Jose Remedious Rodrigues v. Caculo Properties Pvt. Ltd
2023-07-20
M.S.SONAK
body2023
DigiLaw.ai
JUDGMENT/ORDER 1. Heard Mr Arjun Naik for the Appellant and Mr Raunak Kantak for the Respondent. 2. This appeal was heard on the first two substantial questions of law on 13/7/2023. The matter was posted today under the caption of "part hard" because, in the meanwhile, the Appellant wished to inspect the goods confiscated by the Respondent.

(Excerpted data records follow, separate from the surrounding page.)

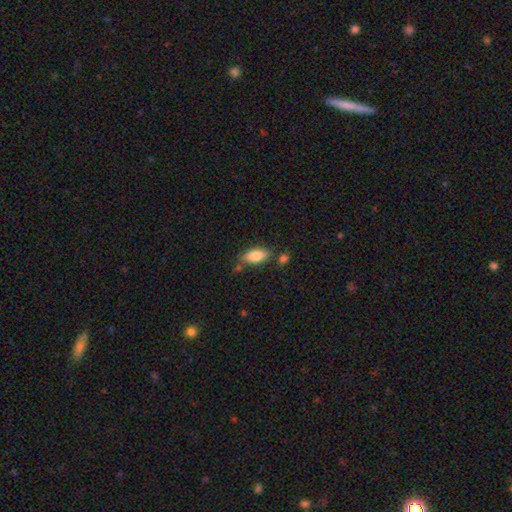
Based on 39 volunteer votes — Smooth or featured? 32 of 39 (82%) said smooth. How rounded? 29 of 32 (91%) said in between. Merging? 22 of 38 (58%) said none.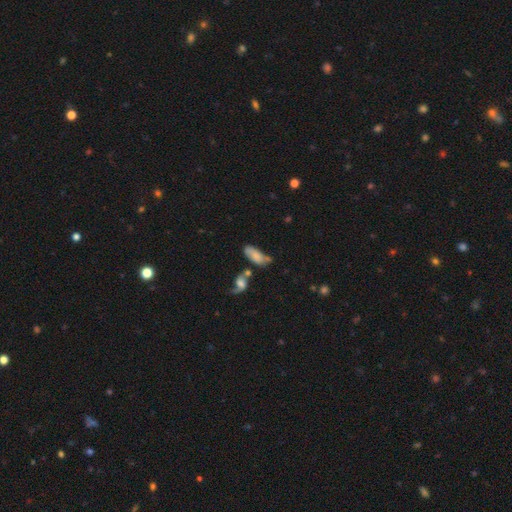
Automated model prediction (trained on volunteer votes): This appears to be a smooth galaxy with no disk features (66%) that is in between round and cigar-shaped (83%). Merging: none (37%).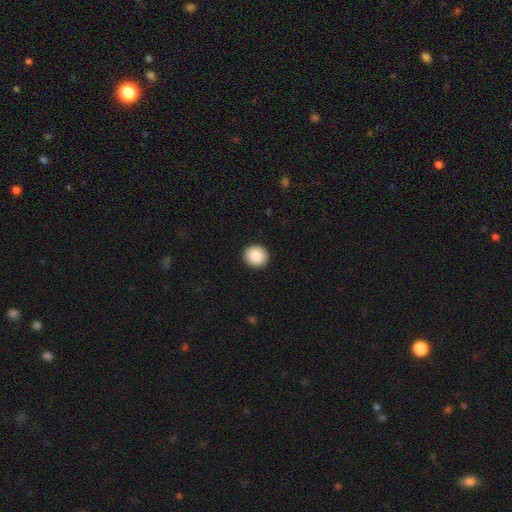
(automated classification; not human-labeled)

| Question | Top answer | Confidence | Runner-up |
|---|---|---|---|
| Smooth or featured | smooth | 88% | star or artifact (8%) |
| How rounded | round | 89% | in between (10%) |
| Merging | none | 93% | minor disturbance (5%) |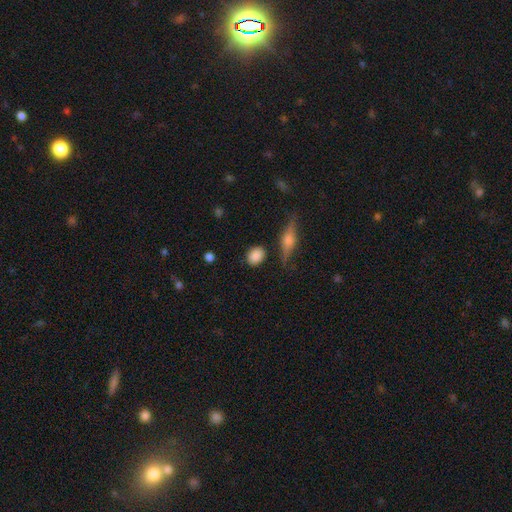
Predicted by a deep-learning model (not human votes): This appears to be a smooth galaxy with no disk features (84%) that is round (54%). Merging: none (81%).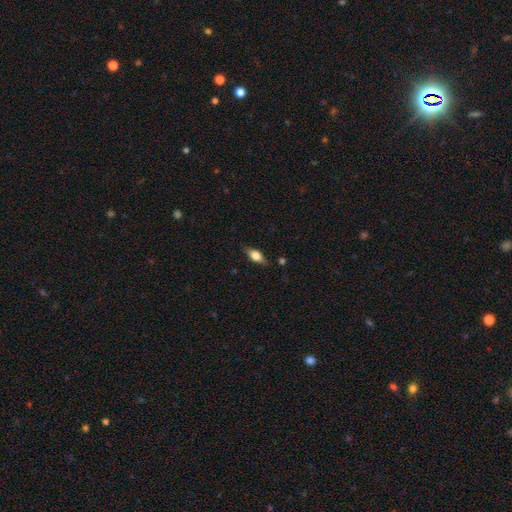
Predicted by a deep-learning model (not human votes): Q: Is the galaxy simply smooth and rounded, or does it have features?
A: smooth — 62%.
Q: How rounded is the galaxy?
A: in between — 77%.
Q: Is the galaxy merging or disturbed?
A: none — 77%.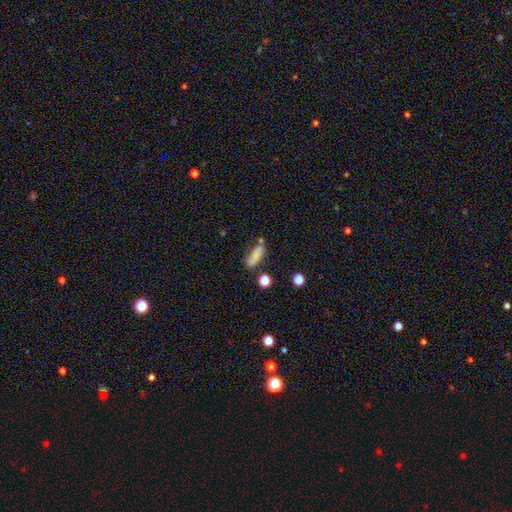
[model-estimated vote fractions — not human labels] Smooth or featured? smooth (75%)
How rounded? in between (66%)
Merging? none (57%)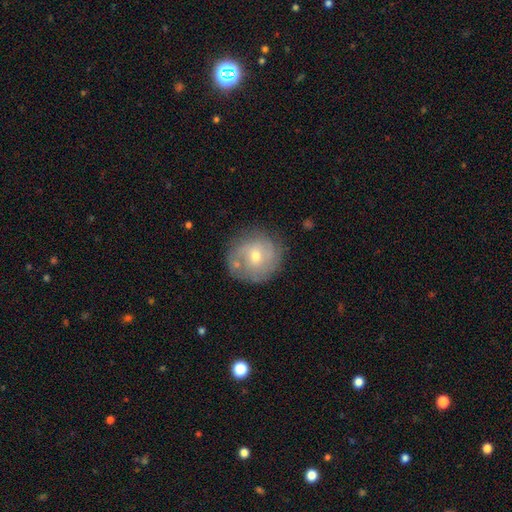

Today, further arguments were heard in the matter, and with the consent of the learned Counsel for the parties, this Second Appeal is being disposed of. 3. The second Appeal was heard on the following substantial questions of law : (A) When the Learned First Appellate Court arrives at a finding that the vacant possession of the suit kiosk was taken over by the plaintiff effectively on 9/3/2013 and in the absence of evidence that the plaintiff suffered a loss due to closure of the suit kiosk, whether the Learned Appellate court was justified in awarding damages at the rate of Rs.50, 000.00 along with interest at the rate of 6% per annum effective from 1/8/2013 till the date of actual payment? (B) When the Learned Appellate Court itself has come to a finding that the plaintiff has not examined any expert or produced any expert report to show the exact damages caused or based on which the damages could be quantified whether the Learned First Appellate Court is justified in awarding damages of Rs.50, 000.00 with interest of 6% without there being any evidence on record in respect of the injuries suffered by the plaintiff? 4. The Appellant is the original Defendant, and the Respondent is the original Plaintiff in Regular Civil Suit No. 101/2013/C, instituted in the Court of Civil Judge, Junior Division, 'C' Court, at Panaji (Trial Court). The suit was for eviction and damages from the kiosk licensed to the Appellant in a mall. 5. The Trial Court dismissed the suit by Judgment and Decree dtd. 8/8/2017. The First Appellate Court has partly allowed the Respondent's Regular Civil Appeal No. 107/2017. By Judgment and Decree dtd. 29/2/2020, the Appeal Court noted that the Appellant was evicted from the kiosk on 9/3/2013. Still, it directed the Appellant to pay damages of Rs.50, 000.00 with interest at the rate of 6% per annum, effective from 1/8/2013 till the actual payment date. This Second Appeal is against the portion of the impugned Judgment and Decree made by the First Appellate Court. 6.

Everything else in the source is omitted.